▶ **REQUIREMENT**
Can you give back only the lines between the one holding "### GetIdentityPoliciesRequest" and the one holding "return the requested", inclusive, switching "senders" to "accounts" and leaving everything else unchanged?

▶ **INFORMATION SUPPLIED**
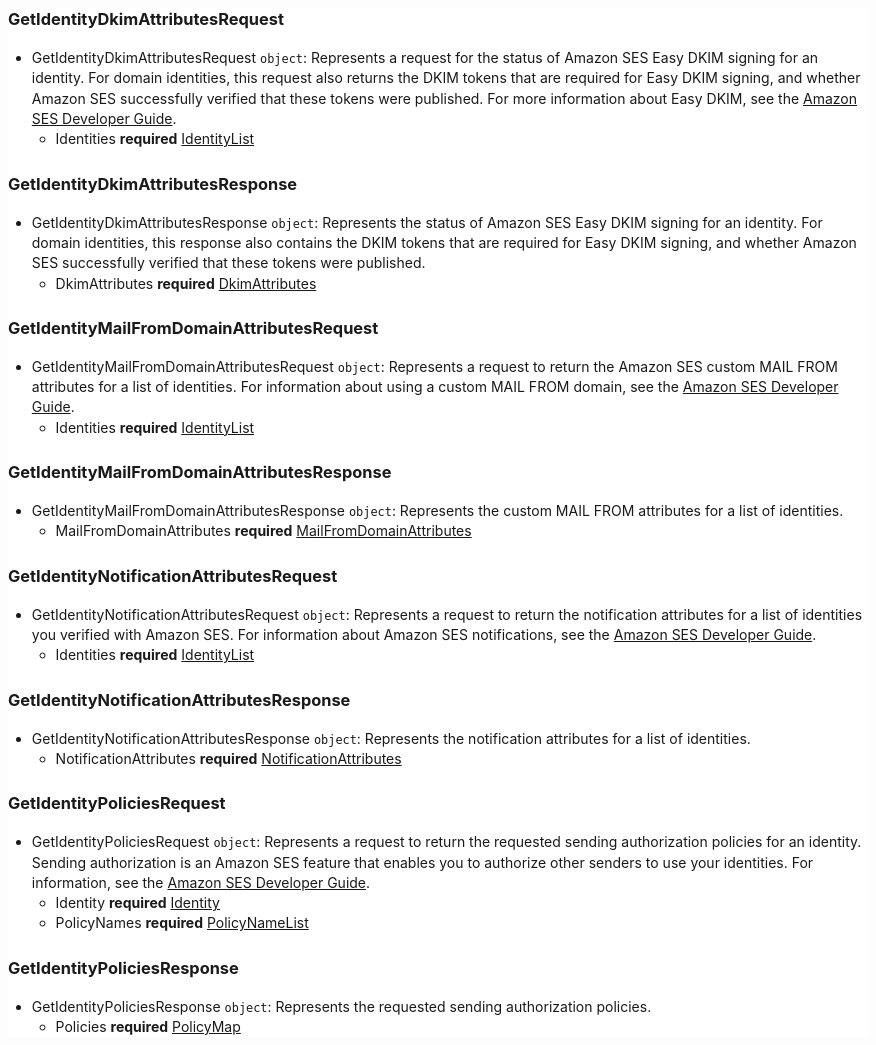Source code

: ### GetIdentityDkimAttributesRequest
* GetIdentityDkimAttributesRequest `object`: Represents a request for the status of Amazon SES Easy DKIM signing for an identity. For domain identities, this request also returns the DKIM tokens that are required for Easy DKIM signing, and whether Amazon SES successfully verified that these tokens were published. For more information about Easy DKIM, see the <a href="http://docs.aws.amazon.com/ses/latest/DeveloperGuide/easy-dkim.html">Amazon SES Developer Guide</a>.
  * Identities **required** [IdentityList](#identitylist)

### GetIdentityDkimAttributesResponse
* GetIdentityDkimAttributesResponse `object`: Represents the status of Amazon SES Easy DKIM signing for an identity. For domain identities, this response also contains the DKIM tokens that are required for Easy DKIM signing, and whether Amazon SES successfully verified that these tokens were published.
  * DkimAttributes **required** [DkimAttributes](#dkimattributes)

### GetIdentityMailFromDomainAttributesRequest
* GetIdentityMailFromDomainAttributesRequest `object`: Represents a request to return the Amazon SES custom MAIL FROM attributes for a list of identities. For information about using a custom MAIL FROM domain, see the <a href="http://docs.aws.amazon.com/ses/latest/DeveloperGuide/mail-from.html">Amazon SES Developer Guide</a>.
  * Identities **required** [IdentityList](#identitylist)

### GetIdentityMailFromDomainAttributesResponse
* GetIdentityMailFromDomainAttributesResponse `object`: Represents the custom MAIL FROM attributes for a list of identities.
  * MailFromDomainAttributes **required** [MailFromDomainAttributes](#mailfromdomainattributes)

### GetIdentityNotificationAttributesRequest
* GetIdentityNotificationAttributesRequest `object`: Represents a request to return the notification attributes for a list of identities you verified with Amazon SES. For information about Amazon SES notifications, see the <a href="http://docs.aws.amazon.com/ses/latest/DeveloperGuide/notifications.html">Amazon SES Developer Guide</a>.
  * Identities **required** [IdentityList](#identitylist)

### GetIdentityNotificationAttributesResponse
* GetIdentityNotificationAttributesResponse `object`: Represents the notification attributes for a list of identities.
  * NotificationAttributes **required** [NotificationAttributes](#notificationattributes)

### GetIdentityPoliciesRequest
* GetIdentityPoliciesRequest `object`: Represents a request to return the requested sending authorization policies for an identity. Sending authorization is an Amazon SES feature that enables you to authorize other senders to use your identities. For information, see the <a href="http://docs.aws.amazon.com/ses/latest/DeveloperGuide/sending-authorization.html">Amazon SES Developer Guide</a>.
  * Identity **required** [Identity](#identity)
  * PolicyNames **required** [PolicyNameList](#policynamelist)

### GetIdentityPoliciesResponse
* GetIdentityPoliciesResponse `object`: Represents the requested sending authorization policies.
  * Policies **required** [PolicyMap](#policymap)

▶ **TASK SOLUTION**
### GetIdentityPoliciesRequest
* GetIdentityPoliciesRequest `object`: Represents a request to return the requested sending authorization policies for an identity. Sending authorization is an Amazon SES feature that enables you to authorize other accounts to use your identities. For information, see the <a href="http://docs.aws.amazon.com/ses/latest/DeveloperGuide/sending-authorization.html">Amazon SES Developer Guide</a>.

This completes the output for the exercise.